Bakın, geleceğimizin teminatı olan ve köye mahkum ettiğimiz üniversite mezunu gençlerimiz ne diyor:

“-Hiç olmazsa KPSS kurslarına katılmak için bize geçici de olsa iş verin. Ya da barınma imkanı sağlayın. Çünkü köyümüzde KPSS  kurslarına gitme imkanımız yok. Sınava kentlerdeki arkadaşlarımızla eşit şartlarda hazırlanma şansımız hiç yok. Ne olur bizleri fikri hür, vicdanı hür, irfanı hür, ama cebi prangalı bırakmayınız!”

Bir genç kardeşimden, Zümrüt Kızımdan gelen feryat, beni bu yazıyı yazmaya mecbur etti. Evet, bu yazıyı o pırıl pırıl kızımıza ithaf ediyor, tüm valilerimizi, kaymakamlarımızı ve belediye başkanlarımızı harekete geçmeye davet ediyorum. Elbette ki çağrımdaki önceliğim de Malatya"nın yönetiminde söz sahibi olanlara!

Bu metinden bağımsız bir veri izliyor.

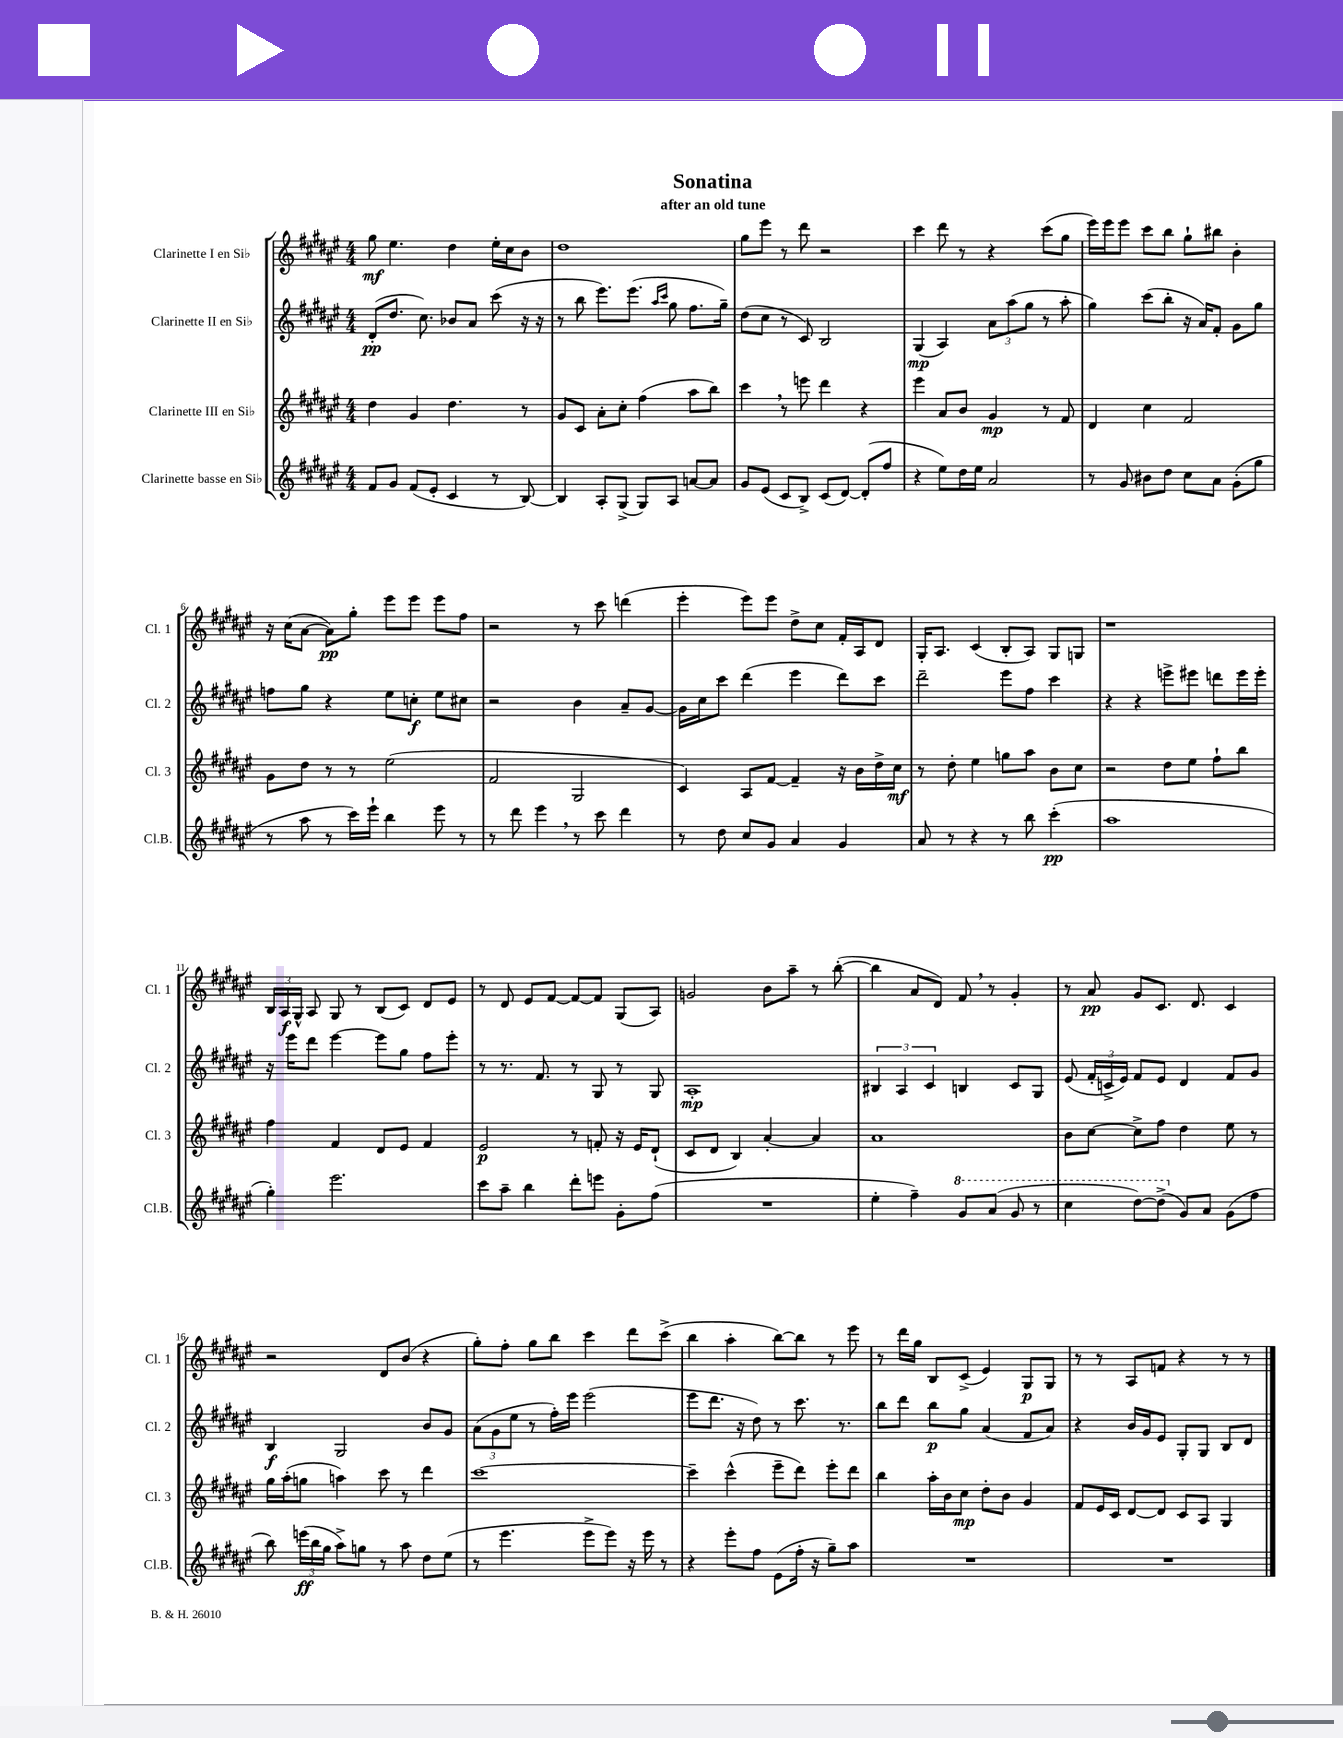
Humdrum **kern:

**kern	**dynam	**kern	**dynam	**kern	**dynam	**kern	**dynam
*part4	*part4	*part3	*part3	*part2	*part2	*part1	*part1
*staff4	*staff4	*staff3	*staff3	*staff2	*staff2	*staff1	*staff1
*I"Clarinette basse en Si♭	*	*I"Clarinette III en Si♭	*	*I"Clarinette II en Si♭	*	*I"Clarinette I en Si♭	*
*I'Cl.B.	*	*I'Cl. 3	*	*I'Cl. 2	*	*I'Cl. 1	*
*clefG2	*	*clefG2	*	*clefG2	*	*clefG2	*
*k[f#c#g#d#a#e#]	*	*k[f#c#g#d#a#e#]	*	*k[f#c#g#d#a#e#]	*	*k[f#c#g#d#a#e#]	*
*M4/4	*	*M4/4	*	*M4/4	*	*M4/4	*
=1	=1	=1	=1	=1	=1	=1	=1
8f#/L	.	4dd#\	.	(8d#'/L	pp	8gg#\	mf
8g#/J	.	.	.	8.dd#/J	.	4.ee#\	.
(8f#/L	.	4g#/	.	.	.	.	.
.	.	.	.	8.cc#\)	.	.	.
8e#'/J	.	.	.	.	.	.	.
4c#/	.	4.dd#\	.	8b-X/L	.	4dd#\	.
.	.	.	.	8a#/J	.	.	.
8r	.	.	.	(8ccc#\	.	16ee#'\LL	.
.	.	.	.	.	.	16cc#\J	.
[8B/)	.	8r	.	16r	.	8b\J	.
.	.	.	.	16r	.	.	.
=2	=2	=2	=2	=2	=2	=2	=2
4B/]	.	8g#/L	.	8r	.	1dd#	.
.	.	8c#/J	.	8bb\	.	.	.
8A#'/L	.	8a#'\L	.	8.eee#\L)	.	.	.
(8G#^/J	.	8cc#'\J	.	.	.	.	.
.	.	.	.	(8.eee#\J	.	.	.
8G#/L)	.	(4ff#\	.	.	.	.	.
.	.	.	.	16qqaa#/LL	.	.	.
.	.	.	.	16qqccc#/JJ	.	.	.
8A#/J	.	.	.	8gg#\	.	.	.
[8an/L	.	8aa#\L	.	8.ff#\L	.	.	.
8a/J]	.	8bb\J)	.	.	.	.	.
.	.	.	.	16gg#~\Jk)	.	.	.
=3	=3	=3	=3	=3	=3	=3	=3
8g#/L	.	4ccc#,\	.	(8dd#\L	.	8gg#\L	.
(8e#/J	.	.	.	8cc#\J	.	8eee#\J	.
8c#/L	.	8r	.	8r	.	8r	.
8B^/J)	.	8eeen\	.	8c#/)	.	8ddd#\	.
(8c#/L	.	4ddd#\	.	2B/	.	2r	.
[8d#/J)	.	.	.	.	.	.	.
(8d#'/L]	.	4r	.	.	.	.	.
8ff#/J	.	.	.	.	.	.	.
=4	=4	=4	=4	=4	=4	=4	=4
4r	.	4eee#\	.	(4G#/	mp	4ccc#\	.
8ee#\L)	.	8a#/L	.	4A#/)	.	8ddd#\	.
16dd#\L	.	8b/J	.	.	.	8r	.
16ee#\JJ	.	.	.	.	.	.	.
2a#/	.	4g#/	mp	12a#\L	.	4r	.
.	.	.	.	(12aa#\	.	.	.
.	.	.	.	12gg#\J	.	.	.
.	.	8r	.	8r	.	(8ccc#\L	.
.	.	8f#/	.	8aa#'\	.	8gg#\J	.
=5	=5	=5	=5	=5	=5	=5	=5
8r	.	4d#/	.	4gg#\)	.	16eee#\LL)	.
.	.	.	.	.	.	16eee#\J	.
8g#/	.	.	.	.	.	8eee#\J	.
8b#X\L	.	4cc#\	.	(8ccc#\L	.	8ccc#\L	.
8dd#\J	.	.	.	8bb'\J	.	8bb\J	.
8cc#\L	.	2f#/	.	16r	.	8gg#`\L	.
.	.	.	.	16a#/KL)	.	.	.
8a#\J	.	.	.	8f#'/J	.	8bb#X\J	.
(8g#'\L	.	.	.	8g#\L	.	4b'\	.
8gg#\J	.	.	.	8gg#\J	.	.	.
!!LO:LB:g=z
=6	=6	=6	=6	=6	=6	=6	=6
8r	.	8g#\L	.	8ffn\L	.	16r	.
.	.	.	.	.	.	(16cc#\KL	.
8aa#\	.	8dd#\J	.	8gg#\J	.	[8a#\J	.
8r	.	8r	.	4r	.	8a#\L])	pp
16ccc#\LL)	.	8r	.	.	.	8gg#'\J	.
16eee#`\JJ	.	.	.	.	.	.	.
4bb\	.	(2ee#\	.	8ee#\L	.	8eee#\L	.
.	.	.	.	8ccn'\J	f	8eee#\J	.
8eee#\	.	.	.	8ee#\L	.	8eee#\L	.
8r	.	.	.	8cc#X\J	.	8ff#\J	.
=7	=7	=7	=7	=7	=7	=7	=7
8r	.	2f#/	.	2r	.	2r	.
8ddd#\	.	.	.	.	.	.	.
4eee#,\	.	.	.	.	.	.	.
8r	.	2G#/	.	4b\	.	8r	.
8ccc#\	.	.	.	.	.	8ccc#\	.
4ddd#\	.	.	.	8a#~/L	.	(4dddn\	.
.	.	.	.	[8g#/J	.	.	.
=8	=8	=8	=8	=8	=8	=8	=8
8r	.	4c#/)	.	16g#\LL]	.	4eee#'\	.
.	.	.	.	16cc#\J	.	.	.
8dd#\	.	.	.	8ccc#\J	.	.	.
8cc#/L	.	8A#/L	.	(4ddd#\	.	8eee#\L)	.
8g#/J	.	[8f#/J	.	.	.	8eee#\J	.
4a#/	.	4f#~/]	.	4eee#\	.	8dd#^\L	.
.	.	.	.	.	.	8cc#\J	.
4g#/	.	16r	.	8ddd#\L)	.	16f#'/LL	.
.	.	16b\LL	.	.	.	16A#/J	.
.	.	16dd#^\	.	8ccc#\J	.	8d#/J	.
.	.	16cc#\JJ	mf	.	.	.	.
=9	=9	=9	=9	=9	=9	=9	=9
8a#/	.	8r	.	2ddd#~\	.	16G#'/KL	.
.	.	.	.	.	.	8.A#/J	.
8r	.	8dd#'\	.	.	.	.	.
4r	.	4ee#\	.	.	.	(4c#/	.
8r	.	8ggn\L	.	8eee#\L	.	8B'/L	.
8bb\	.	8aa#\J	.	8ff#\J	.	8A#/J)	.
(4ccc#'\	pp	8b\L	.	4ccc#\	.	8G#/L	.
.	.	8cc#\J	.	.	.	8Gn/J	.
=10	=10	=10	=10	=10	=10	=10	=10
1aa#	.	2r	.	4r	.	1r	.
.	.	.	.	4r	.	.	.
.	.	8dd#\L	.	8eeen^\L	.	.	.
.	.	8ee#\J	.	8eee#X\J	.	.	.
.	.	8ff#`\L	.	8dddn\L	.	.	.
.	.	8bb\J	.	16eee#\L	.	.	.
.	.	.	.	16eee#'\JJ	.	.	.
!!LO:LB:g=z
=11	=11	=11	=11	=11	=11	=11	=11
4gg#'\)	.	4ff#\	.	16r	.	24B/LL	.
.	.	.	.	.	.	24A#/	f
.	.	.	.	16eee#\KL	.	.	.
.	.	.	.	.	.	24G#^^/JJ	.
.	.	.	.	8ddd#\J	.	8A#/	.
2.eee#\	.	4f#/	.	[4eee#\	.	8G#/	.
.	.	.	.	.	.	8r	.
.	.	8d#/L	.	8eee#\L]	.	(8B/L	.
.	.	8e#/J	.	8gg#\J	.	8c#/J)	.
.	.	4f#/	.	8ff#\L	.	8d#/L	.
.	.	.	.	8eee#'\J	.	8e#/J	.
=12	=12	=12	=12	=12	=12	=12	=12
8ccc#\L	.	2e#/	p	8r	.	8r	.
8aa#~\J	.	.	.	8.r	.	8d#/	.
4bb\	.	.	.	.	.	8e#/L	.
.	.	.	.	8.f#/	.	.	.
.	.	.	.	.	.	[8f#/J	.
8ddd#'\L	.	8r	.	8r	.	8f#/L_	.
8eeen\J	.	8fn'/	.	8G#/	.	8f#/J]	.
8g#'\L	.	16r	.	8r	.	(8G#/L	.
.	.	16e#/KL	.	.	.	.	.
(8ff#\J	.	(8d#`/J	.	8G#/	.	8A#/J)	.
=13	=13	=13	=13	=13	=13	=13	=13
1r	.	8c#/L	.	1A#'	mp	2gn/	.
.	.	8d#/J	.	.	.	.	.
.	.	4B/)	.	.	.	.	.
.	.	[4a#'/	.	.	.	8b\L	.
.	.	.	.	.	.	8aa#~\J	.
.	.	4a#/]	.	.	.	8r	.
.	.	.	.	.	.	([8bb'\	.
=14	=14	=14	=14	=14	=14	=14	=14
4ee#'\	.	1a#	.	6B#X/	.	4bb\]	.
.	.	.	.	6A#/	.	.	.
4ff#~\)	.	.	.	.	.	8a#/L	.
.	.	.	.	6c#/	.	.	.
.	.	.	.	.	.	8d#/J)	.
*8va	*	*	*	*	*	*	*
8gg#/L	.	.	.	4Bn/	.	8f#,/	.
(8aa#/J	.	.	.	.	.	8r	.
8gg#/	.	.	.	8c#/L	.	4g#'/	.
8r	.	.	.	8G#/J	.	.	.
=15	=15	=15	=15	=15	=15	=15	=15
4ccc#\	.	8b\L	.	(8e#/	.	8r	.
.	.	[8cc#\J	.	24f#'/LL	.	8a#/	pp
.	.	.	.	24cn^/	.	.	.
.	.	.	.	24e#/JJ)	.	.	.
[8ddd#\L)	.	8cc#^\L]	.	8f#/L	.	8g#/L	.
(8ddd#^\J]	.	8ff#\J	.	8e#/J	.	8.c#/J	.
*X8va	*	*	*	*	*	*	*
8g#/L)	.	4dd#\	.	4d#/	.	.	.
.	.	.	.	.	.	8.d#/	.
8a#/J	.	.	.	.	.	.	.
(8g#\L	.	8ee#\	.	8f#/L	.	4c#/	.
8ff#\J	.	8r	.	8g#/J	.	.	.
!!LO:LB:g=z
=16	=16	=16	=16	=16	=16	=16	=16
8bb\)	.	16gg#\LL	.	4B/	f	2r	.
.	.	(16aa#'\J	.	.	.	.	.
(24eeen\LL	ff	8ggn\J	.	.	.	.	.
24bb\	.	.	.	.	.	.	.
24gg#\JJ	.	.	.	.	.	.	.
8aa#^\L)	.	4aan\)	.	2G#/	.	.	.
8ggn\J	.	.	.	.	.	.	.
8r	.	8ccc#\	.	.	.	8d#/L	.
8aa#\	.	8r	.	.	.	(8b/J	.
8dd#\L	.	4ddd#\	.	8b/L	.	4r	.
(8ee#\J	.	.	.	8g#/J	.	.	.
=17	=17	=17	=17	=17	=17	=17	=17
8r	.	[1ccc#	.	(12a#\L	.	8gg#'\L)	.
.	.	.	.	12g#\	.	.	.
4.eee#\	.	.	.	.	.	8ff#'\J	.
.	.	.	.	12ee#\J	.	.	.
.	.	.	.	8r	.	8gg#\L	.
.	.	.	.	16ff#'\LL)	.	8bb\J	.
.	.	.	.	16eee#\JJ	.	.	.
8eee#^\L	.	.	.	(2eee#\	.	4ccc#\	.
8eee#\J)	.	.	.	.	.	.	.
16r	.	.	.	.	.	8ddd#\L	.
16eee#\	.	.	.	.	.	.	.
8r	.	.	.	.	.	(8ccc#^\J	.
=18	=18	=18	=18	=18	=18	=18	=18
4r	.	4ccc#~\]	.	8eee#\L	.	4bb\	.
.	.	.	.	8.ddd#\J	.	.	.
8eee#'\L	.	(4ccc#^^\	.	.	.	4aa#'\	.
.	.	.	.	16r	.	.	.
8ff#\J	.	.	.	8dd#\)	.	.	.
(8e#\L	.	8eee#~\L	.	8r	.	[8bb\L)	.
16ff#'\Jk	.	8ddd#\J)	.	8.ccc#\	.	8bb\J]	.
16r	.	.	.	.	.	.	.
8gg#~\L)	.	8eee#'\L	.	.	.	8r	.
.	.	.	.	8.r	.	.	.
8aa#\J	.	8ddd#\J	.	.	.	8eee#\	.
=19	=19	=19	=19	=19	=19	=19	=19
1r	.	4bb\	.	8bb\L	.	8r	.
.	.	.	.	8ddd#\J	.	16ddd#\LL	.
.	.	.	.	.	.	16gg#\JJ	.
.	.	16aa#'\LL	.	8bb\L	p	8B/L	.
.	.	16b\J	.	.	.	.	.
.	.	8cc#\J	mp	8gg#\J	.	(8c#^/J	.
.	.	8dd#'\L	.	(4a#/	.	4e#/)	.
.	.	8b\J	.	.	.	.	.
.	.	4g#/	.	8f#/L	.	8G#/L	p
.	.	.	.	8a#/J)	.	8G#/J	.
=20	=20	=20	=20	=20	=20	=20	=20
1r	.	8f#/L	.	4r	.	8r	.
.	.	16e#/L	.	.	.	8r	.
.	.	16c#/JJ	.	.	.	.	.
.	.	[8d#/L	.	16b/LL	.	8A#/L	.
.	.	.	.	16g#/J	.	.	.
.	.	8d#/J]	.	8e#/J	.	8fn/J	.
.	.	8c#/L	.	8G#'/L	.	4r	.
.	.	8A#/J	.	8G#/J	.	.	.
.	.	4G#/	.	8B/L	.	8r	.
.	.	.	.	8d#/J	.	8r	.
==	==	==	==	==	==	==	==
*-	*-	*-	*-	*-	*-	*-	*-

Evet, Mustafa Kemal Atatürk"ün “iftihar” ettiği ve “güven” duyduğu gençliğimiz maalesef bu kadar acı durumda. Bakın Yüce Atatürk, bizlere ne öğütlüyor:

“-Gençliği yetiştiriniz. Onlara ilim ve irfanın (kültürün) müspet fikirlerini veriniz. İstikbalin aydınlığına onlarla kavuşacaksınız. Hür fikirler tatbik (uygulama) mevkiine konduğu vakit Türk milleti yükselecektir.”

Gelin, geleceğimize silgi çekmeyelim, Zümrütlere kendi elimizle kıymayalım!